TASK PROMPT
Repeat everything in the listing below. Keep each line exact.

DATASET EXTRACT

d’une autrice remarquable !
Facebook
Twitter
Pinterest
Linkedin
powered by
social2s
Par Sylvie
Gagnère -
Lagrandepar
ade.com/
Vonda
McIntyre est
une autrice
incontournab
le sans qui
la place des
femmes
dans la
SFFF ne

TASK RESPONSE
d’une autrice remarquable !
Facebook
Twitter
Pinterest
Linkedin
powered by
social2s
Par Sylvie
Gagnère -
Lagrandepar
ade.com/
Vonda
McIntyre est
une autrice
incontournab
le sans qui
la place des
femmes
dans la
SFFF ne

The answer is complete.